**Work instructions**
Convert the lines of the records below into a Markdown table with the columns Row and Line, giving each row a number and leaving out blank lines and the pictures.

**Records to process**
------
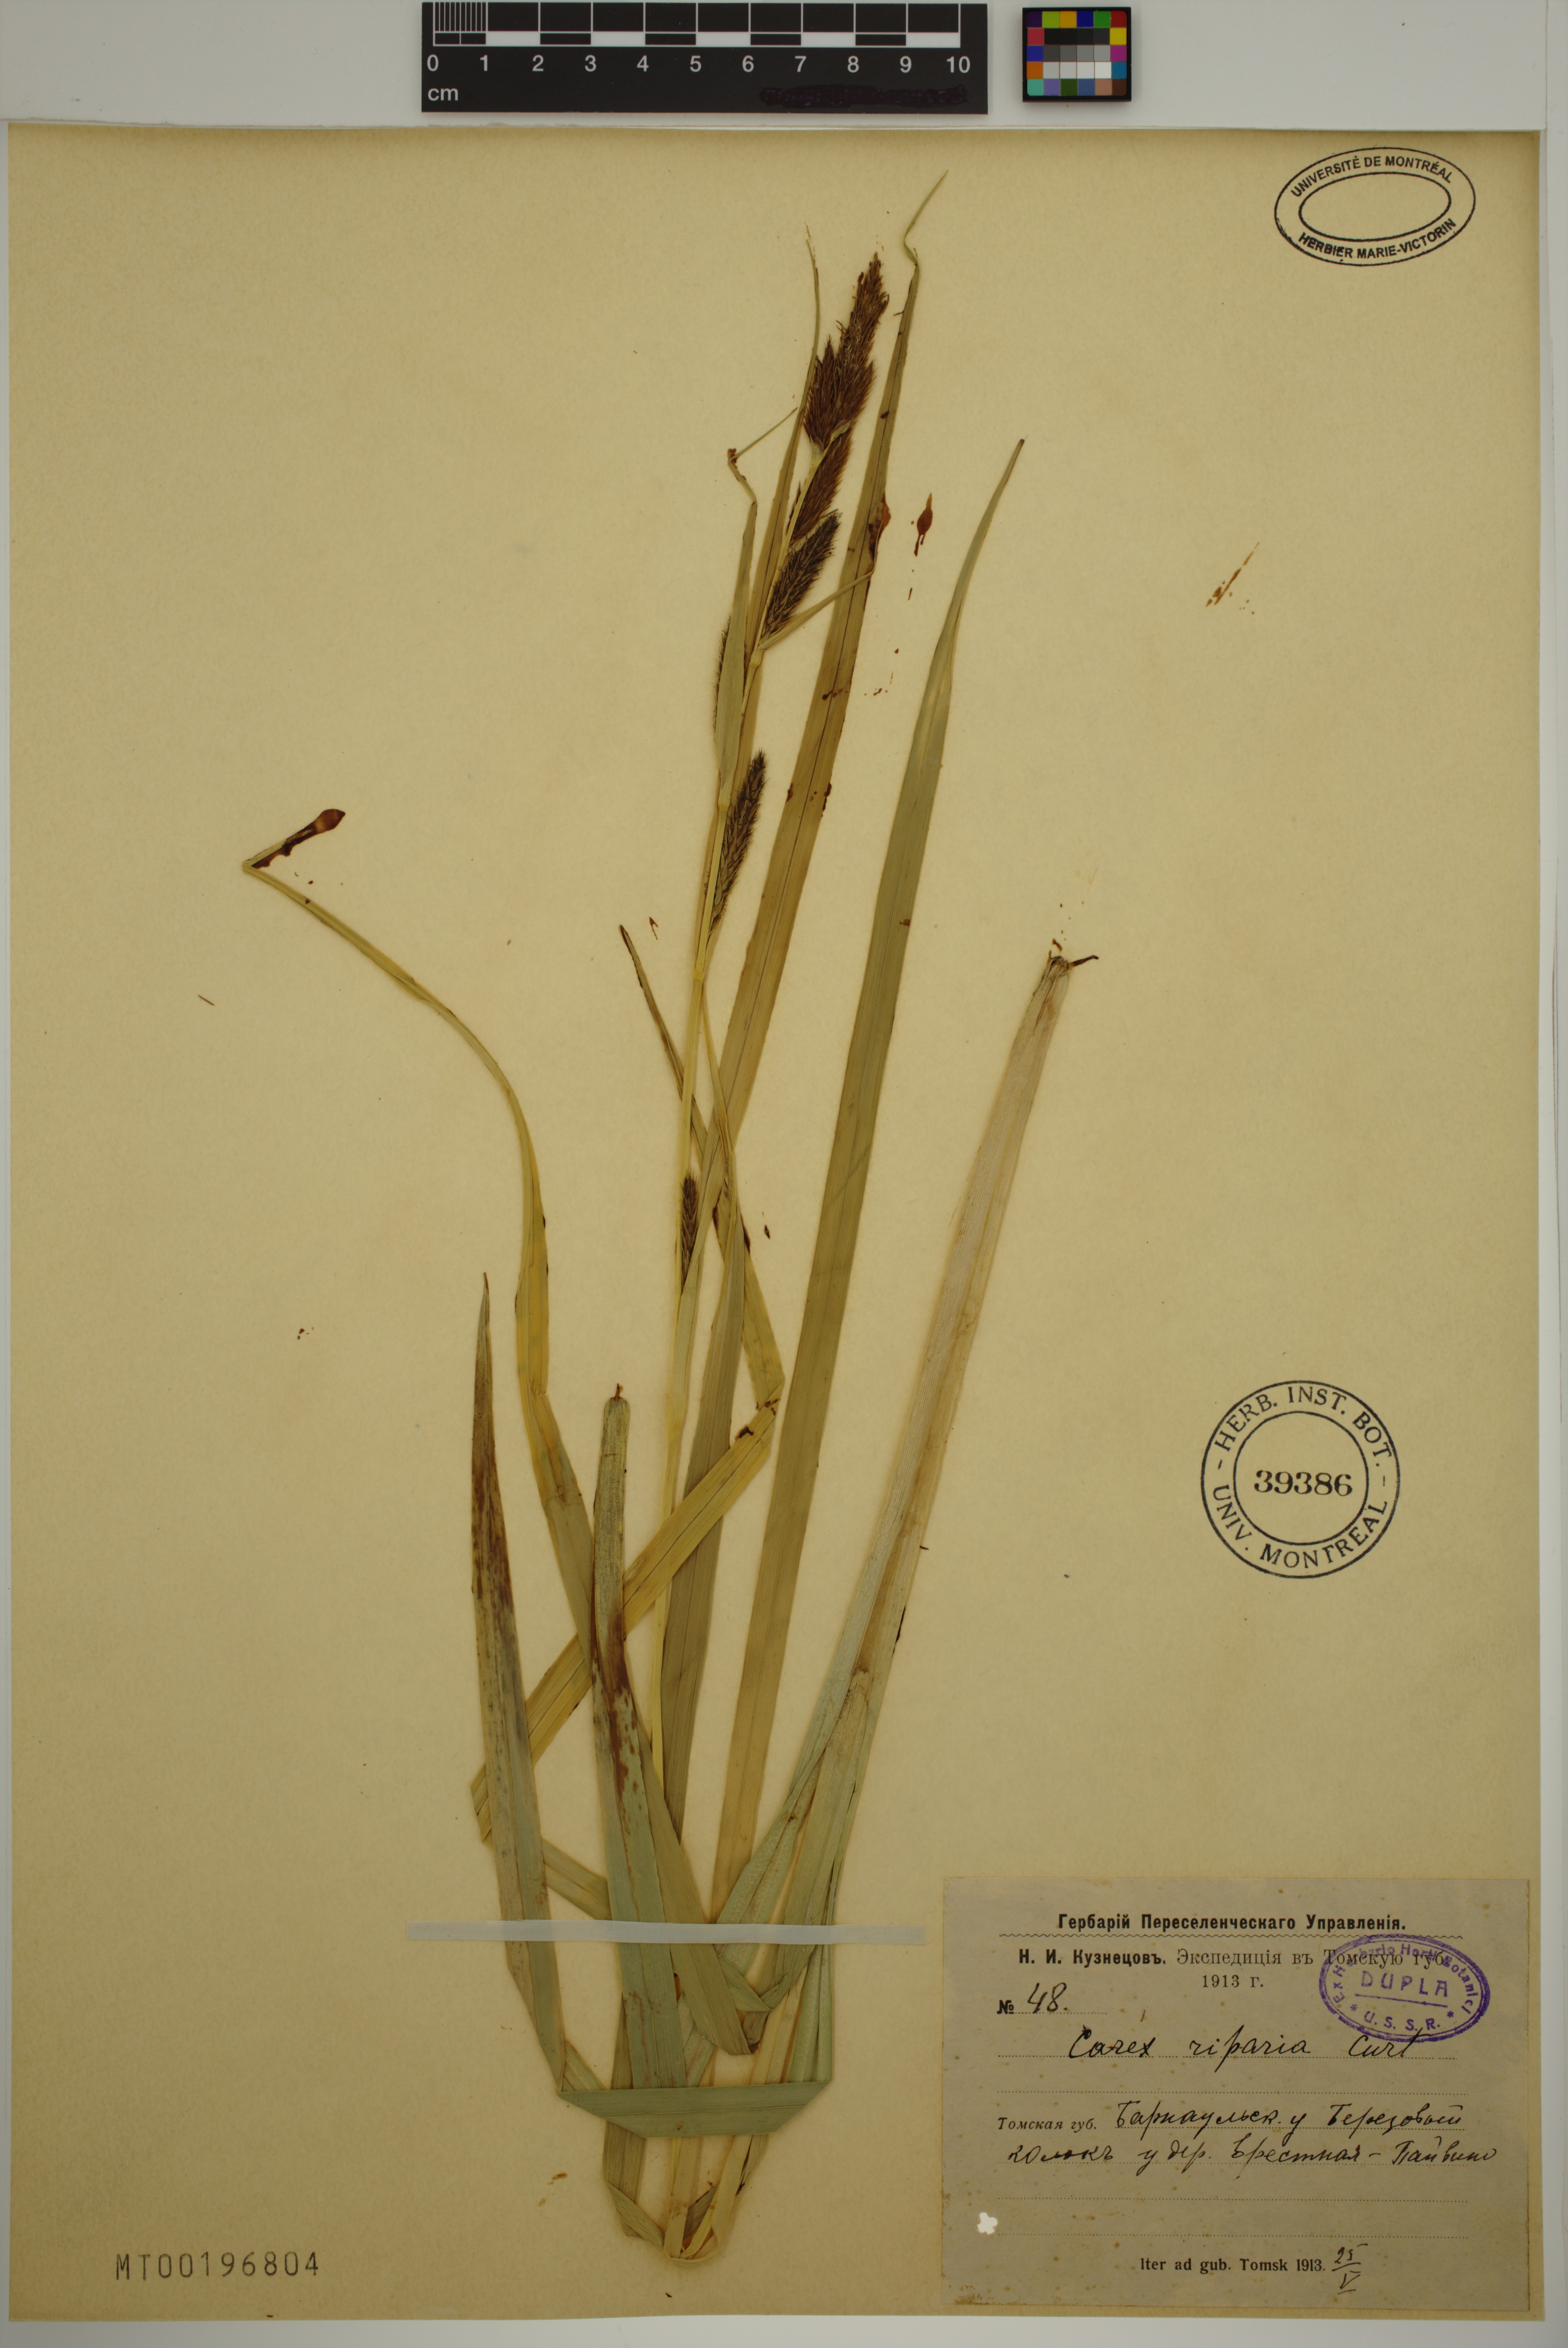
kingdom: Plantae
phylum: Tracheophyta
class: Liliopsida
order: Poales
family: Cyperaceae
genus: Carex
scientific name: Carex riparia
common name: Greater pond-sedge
------
**Solution to this exercise**
| Row | Line |
|---|---|
| 1 | kingdom: Plantae |
| 2 | phylum: Tracheophyta |
| 3 | class: Liliopsida |
| 4 | order: Poales |
| 5 | family: Cyperaceae |
| 6 | genus: Carex |
| 7 | scientific name: Carex riparia |
| 8 | common name: Greater pond-sedge |